У дяди Сэммлера щеки были вполне упругие, цвет лица его был вполне хорош для человека за семьдесят, кожа не была слишком морщиниста. Однако левая сторона лица, со стороны слепого глаза, была изборождена тонкими линиями, этаким морозным узором, напоминающим трещины на стекле.

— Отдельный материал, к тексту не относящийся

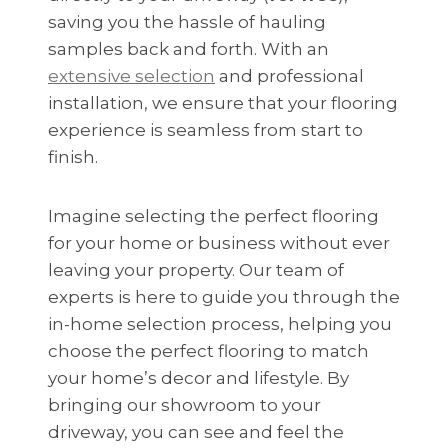
saving you the hassle of hauling
samples back and forth. With an
extensive selection
and professional
installation, we ensure that your flooring
experience is seamless from start to
finish.
Imagine selecting the perfect flooring
for your home or business without ever
leaving your property. Our team of
experts is here to guide you through the
in-home selection process, helping you
choose the perfect flooring to match
your home’s decor and lifestyle. By
bringing our showroom to your
driveway, you can see and feel the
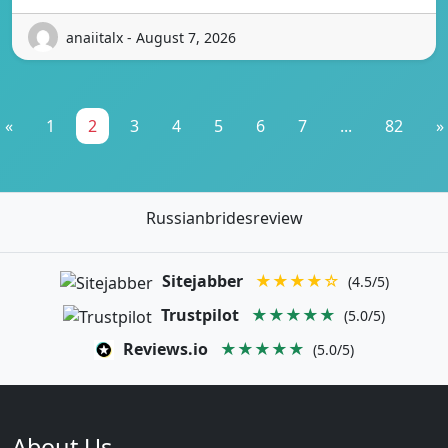
anaiitalx - August 7, 2026
«
1
2
3
4
5
6
7
...
82
»
Russianbridesreview
Sitejabber
★★★★☆
(4.5/5)
Trustpilot
★★★★★
(5.0/5)
Reviews.io
★★★★★
(5.0/5)
About Us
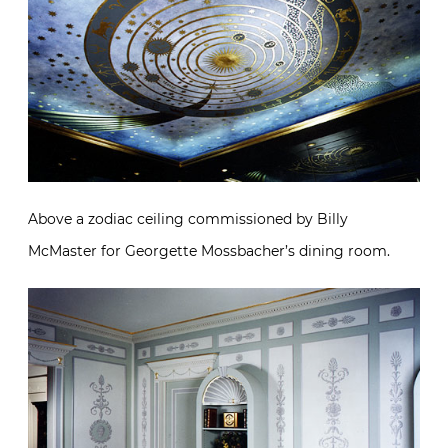
Above a zodiac ceiling commissioned by Billy
McMaster for Georgette Mossbacher’s dining room.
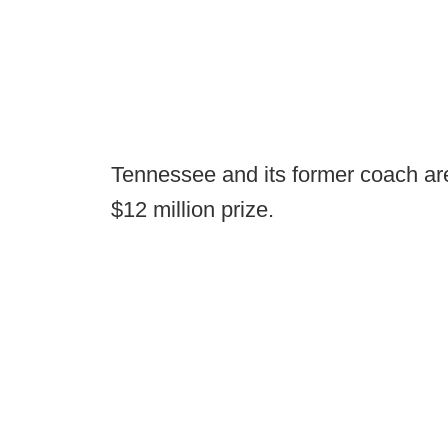
Tennessee and its former coach are
$12 million prize.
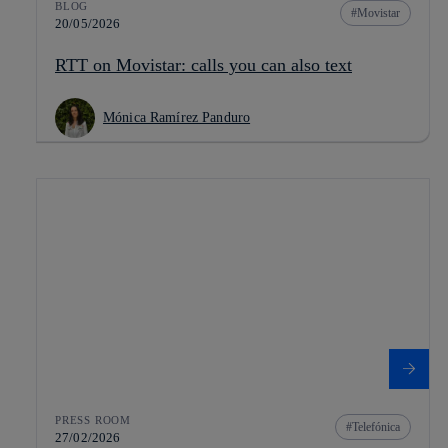
BLOG
Movistar
20/05/2026
RTT on Movistar: calls you can also text
Mónica Ramírez Panduro
PRESS ROOM
Telefónica
27/02/2026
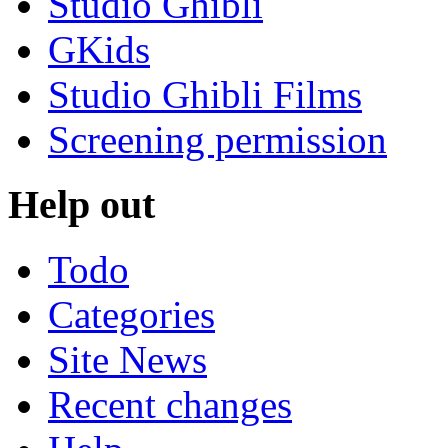
Studio Ghibli
GKids
Studio Ghibli Films
Screening permission
Help out
Todo
Categories
Site News
Recent changes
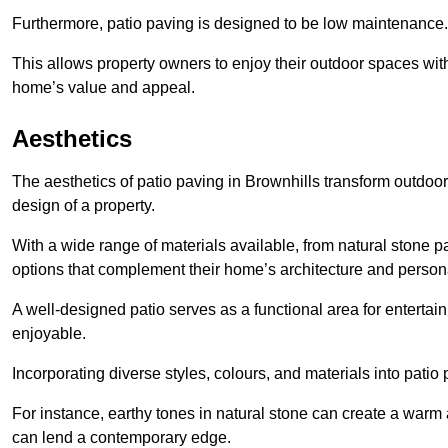
Furthermore, patio paving is designed to be low maintenance.
This allows property owners to enjoy their outdoor spaces wit
home’s value and appeal.
Aesthetics
The aesthetics of patio paving in Brownhills transform outdoo
design of a property.
With a wide range of materials available, from natural stone
options that complement their home’s architecture and persona
A well-designed patio serves as a functional area for enterta
enjoyable.
Incorporating diverse styles, colours, and materials into patio
For instance, earthy tones in natural stone can create a warm 
can lend a contemporary edge.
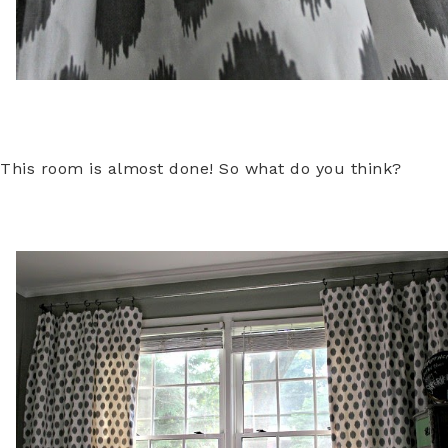
This room is almost done! So what do you think?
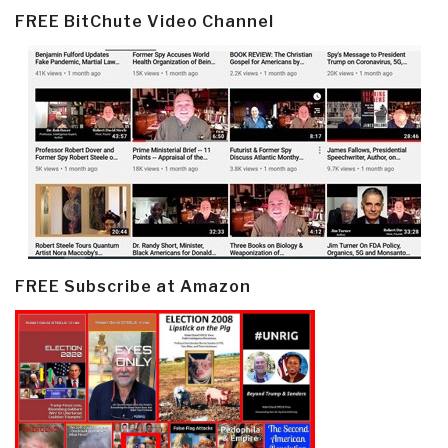
FREE BitChute Video Channel
FREE Subscribe at Amazon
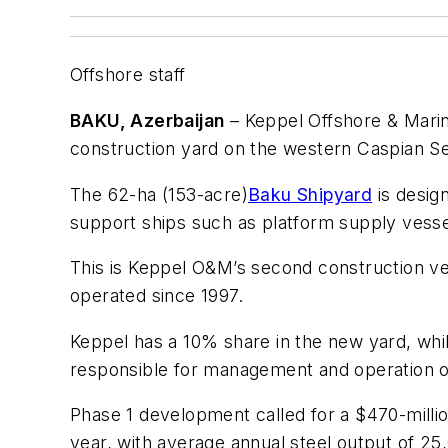
Offshore staff
BAKU, Azerbaijan
– Keppel Offshore & Mari
construction yard on the western Caspian Se
The 62-ha (153-acre)
Baku Shipyard
is desig
support ships such as platform supply vesse
This is Keppel O&M’s second construction ve
operated since 1997.
Keppel has a 10% share in the new yard, wh
responsible for management and operation o
Phase 1 development called for a $470-millio
year, with average annual steel output of 25,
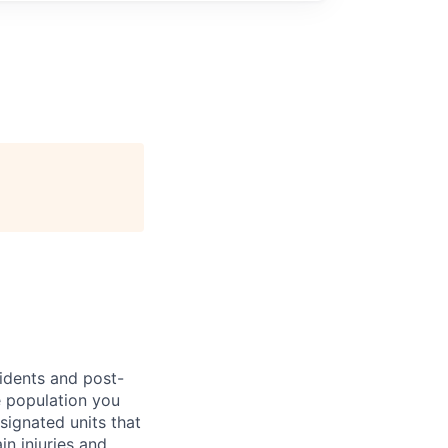
sidents and post-
e population you
esignated units that
in injuries and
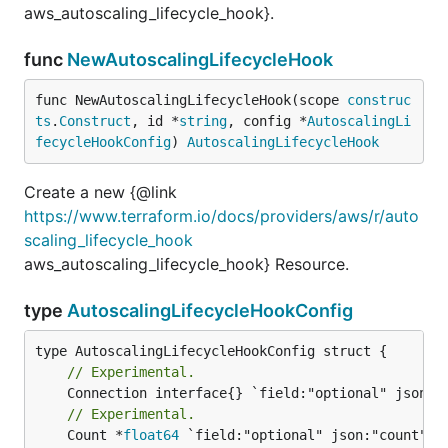
aws_autoscaling_lifecycle_hook}.
func
NewAutoscalingLifecycleHook
func NewAutoscalingLifecycleHook(scope 
construc
ts
.
Construct
, id *
string
, config *
AutoscalingLi
fecycleHookConfig
) 
AutoscalingLifecycleHook
Create a new {@link
https://www.terraform.io/docs/providers/aws/r/auto
scaling_lifecycle_hook
aws_autoscaling_lifecycle_hook} Resource.
type
AutoscalingLifecycleHookConfig
// Experimental.
// Experimental.
	Count *
float64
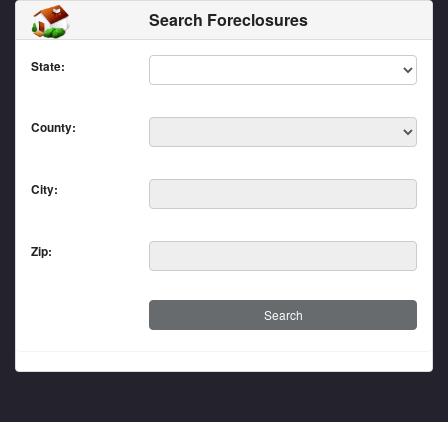
Search Foreclosures
State:
County:
City:
Zip:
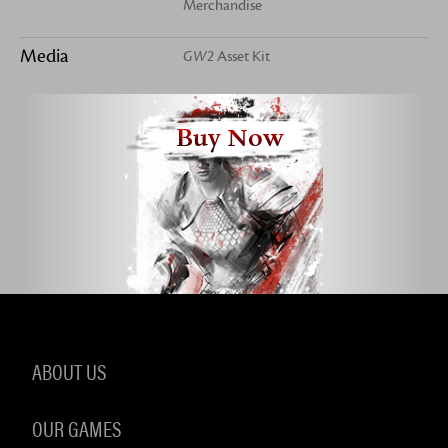
Merchandise
Media
GW2
Asset Kit
Buy Now
ABOUT US
OUR GAMES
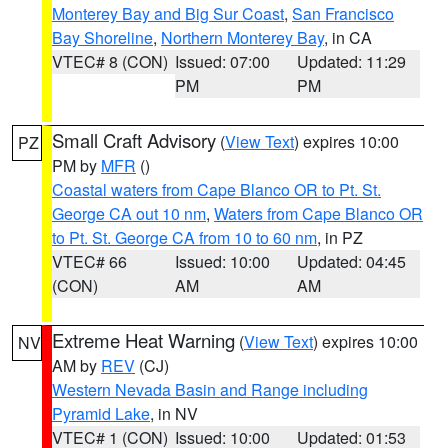
Monterey Bay and Big Sur Coast
,
San Francisco
Bay Shoreline
,
Northern Monterey Bay
, in CA
VTEC# 8 (CON)
Issued: 07:00
Updated: 11:29
PM
PM
Small Craft Advisory
(
View Text
) expires 10:00
PZ
PM by
MFR
()
Coastal waters from Cape Blanco OR to Pt. St.
George CA out 10 nm
,
Waters from Cape Blanco OR
to Pt. St. George CA from 10 to 60 nm
, in PZ
VTEC# 66
Issued: 10:00
Updated: 04:45
(CON)
AM
AM
Extreme Heat Warning
(
View Text
) expires 10:00
NV
AM by
REV
(CJ)
Western Nevada Basin and Range including
Pyramid Lake
, in NV
VTEC# 1 (CON)
Issued: 10:00
Updated: 01:53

Отвечать не имело смысла. Ответ породил бы новые споры, новые объяснения. Тем не менее другое человеческое существо обращалось к нему с вопросом. Он был старомоден. Простая учтивость требовала, чтобы он как-то откликнулся.

«Попытка представить величайшее преступление века скучным не так уж банальна. Политически и психологически идея немцев была гениальна. Банальность была простым камуфляжем. Если хочешь избежать проклятия за убийство, заставь его выглядеть обыденным, скучным или заурядным. С чудовищной политической проницательностью они нашли способ маскировки. Интеллектуалы этого не понимают. Они черпают свои суждения о подобных вещах из литературы. Они ожидали преступника-героя типа Ричарда III. Что ж ты думаешь, нацисты не ведали, что такое убийство? Все (за исключением немногих синих чулков) отлично знают, что это такое. Это знание старо, как мир. Лучшие и чистейшие представители человечества с древнейших времен знали, что жизнь священна. Отвергнуть это старое представление — отнюдь не банально. Нужен был заговор против самой идеи, что жизнь священна.